任务要求: 请把下面所有行以编号列表的形式列出，略去空行，答案中不要包含图片。

-*-

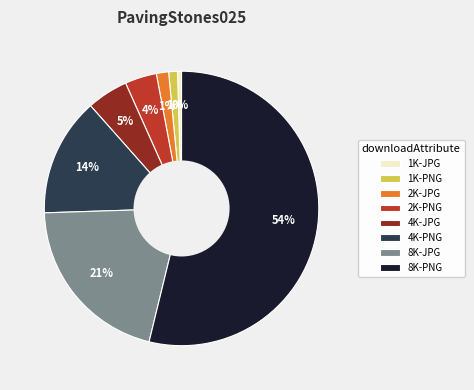

How many segments does this pie chart have?

8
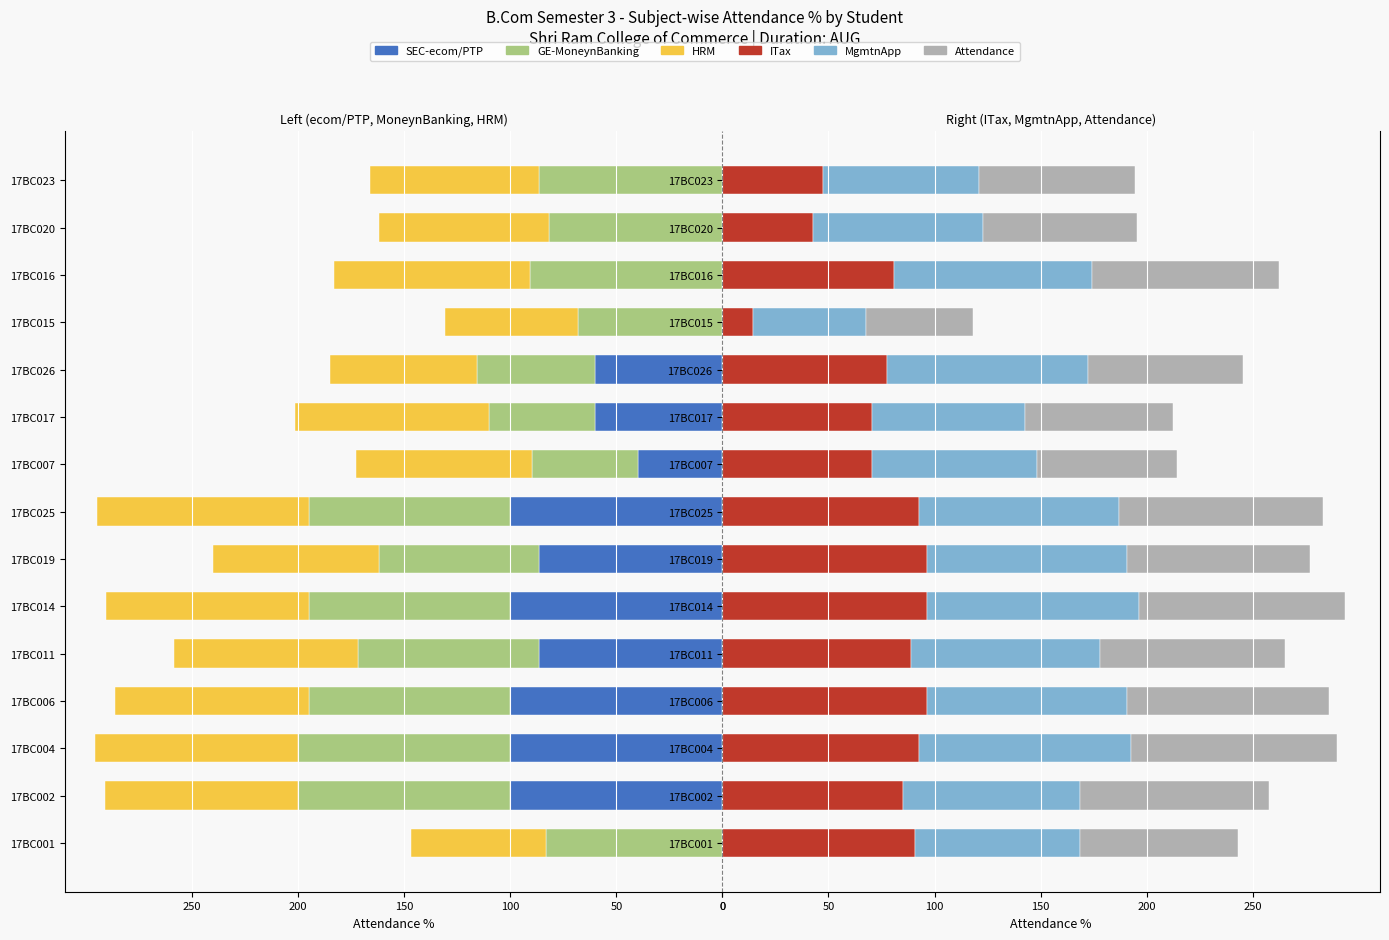

Which series has the largest total across all categories?

MgmtnApp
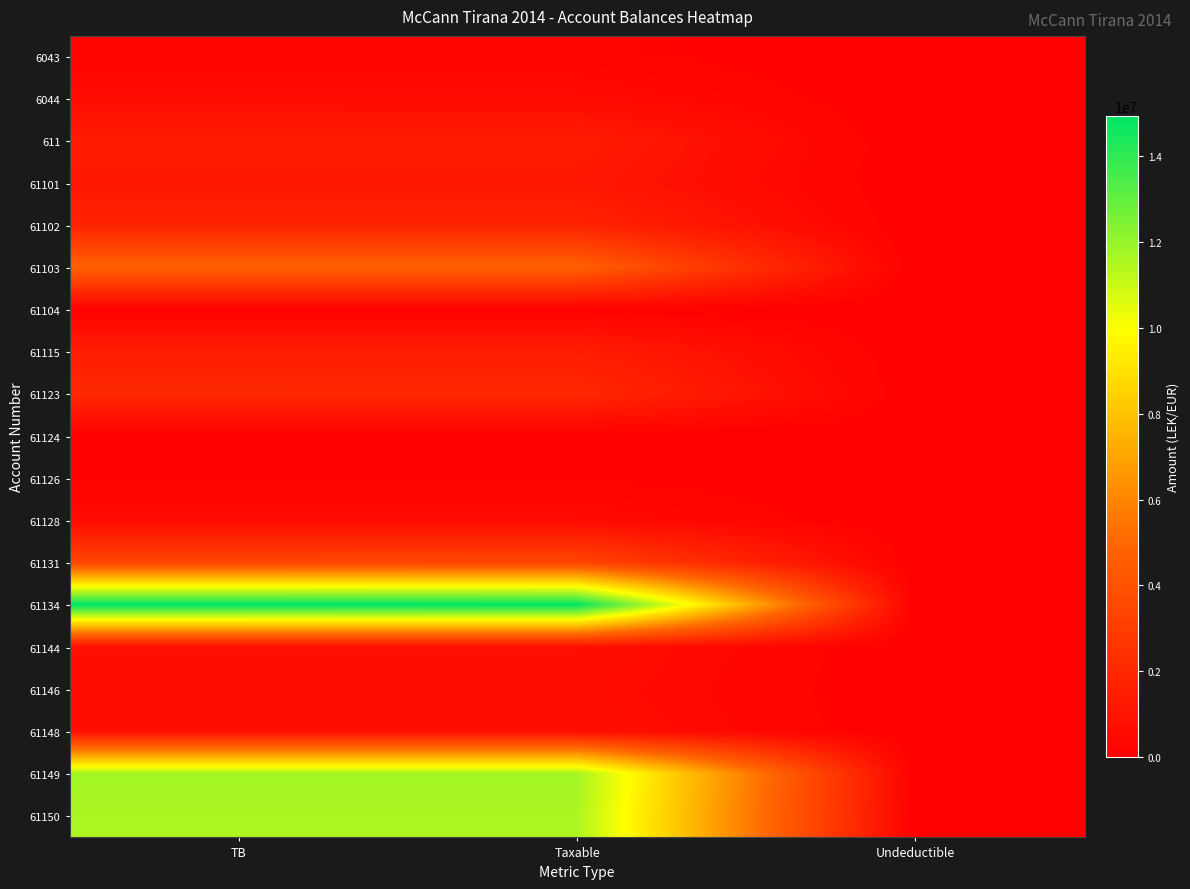

Which category has the highest value across all series?

TB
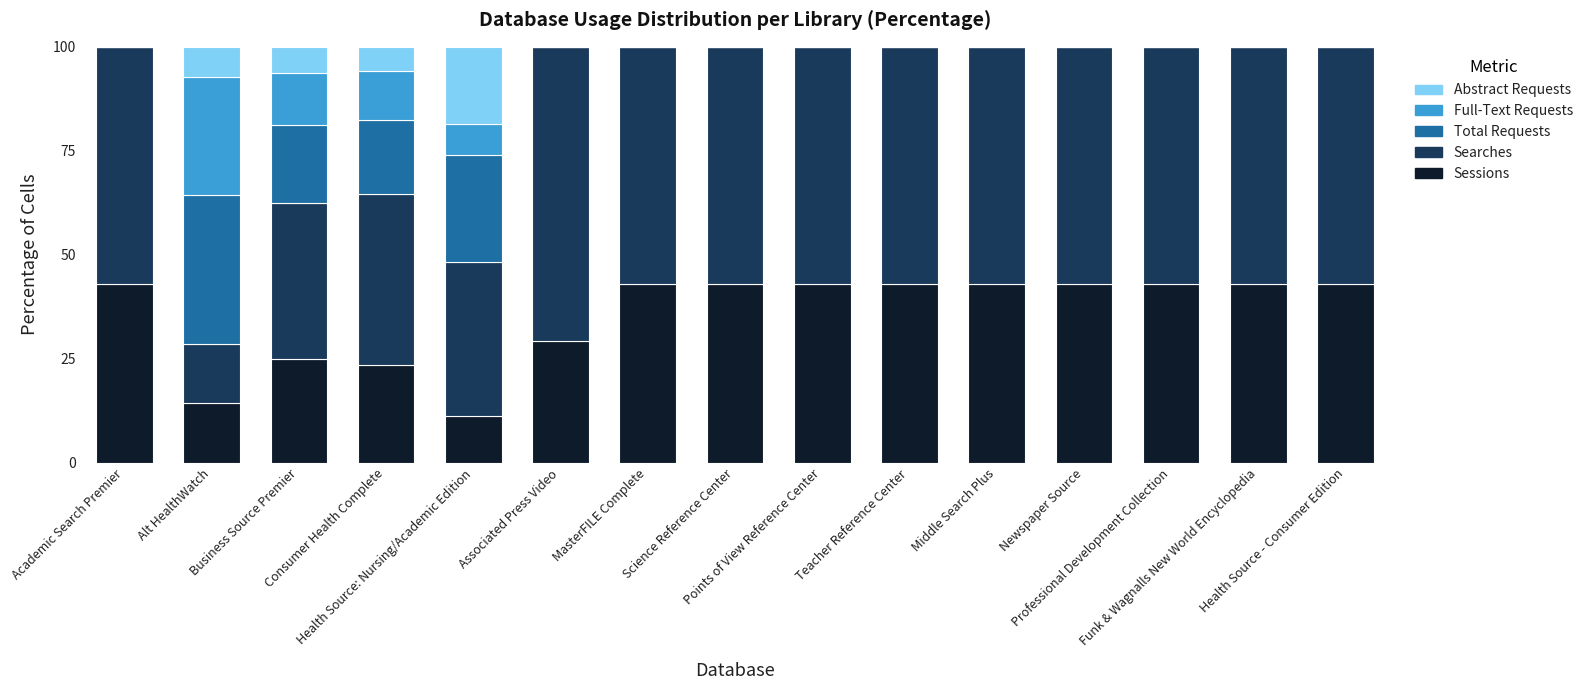

What is the sum of all Sessions values?

531.7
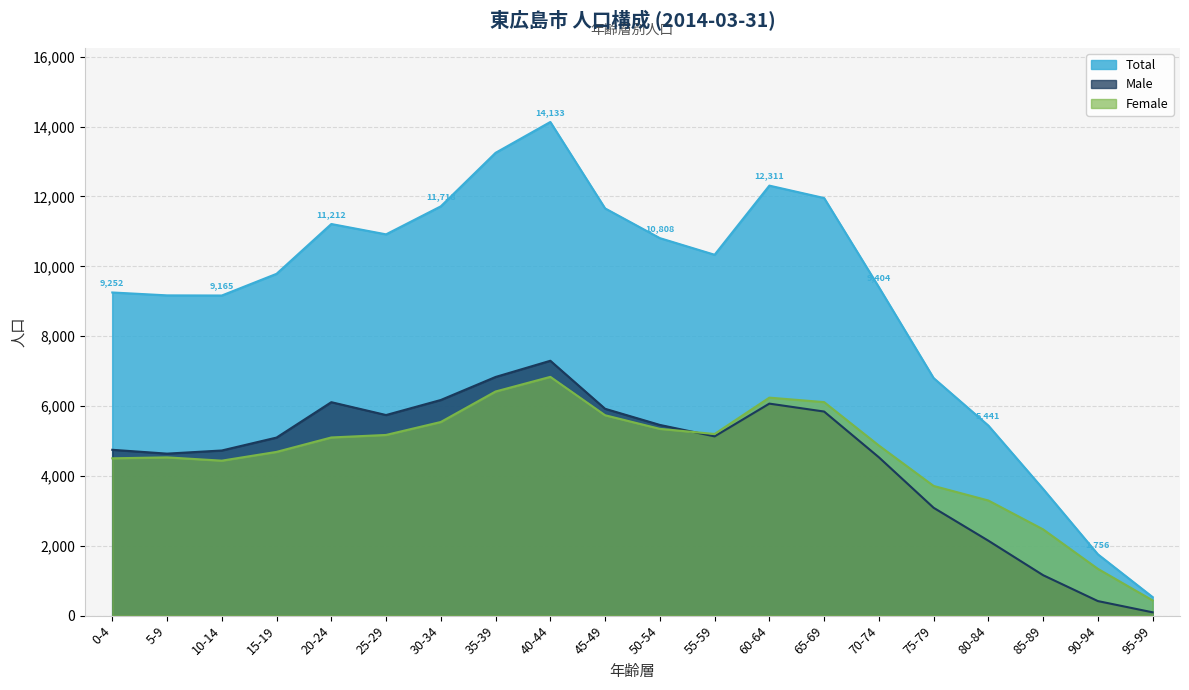

What is the value of the Female point at the 4th from the left?

4688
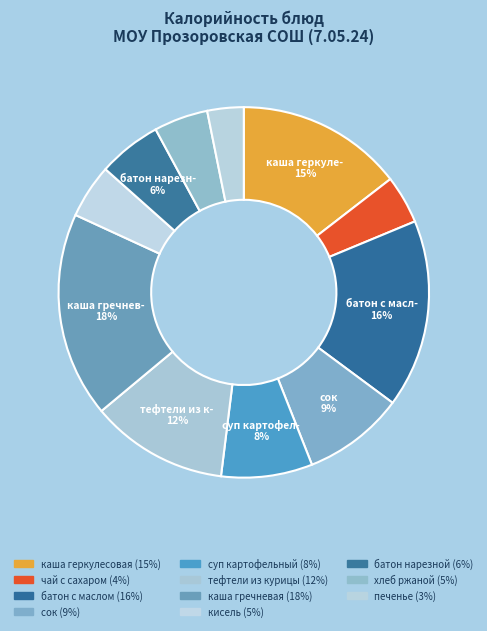

How many slices are in this pie chart?

11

-*-

答案栏:
1. How many segments does this pie chart have?
2. 8
3. Which series has the largest total across all categories?
4. MgmtnApp
5. Which category has the highest value across all series?
6. TB
7. What is the sum of all Sessions values?
8. 531.7
9. What is the value of the Female point at the 4th from the left?
10. 4688
11. How many slices are in this pie chart?
12. 11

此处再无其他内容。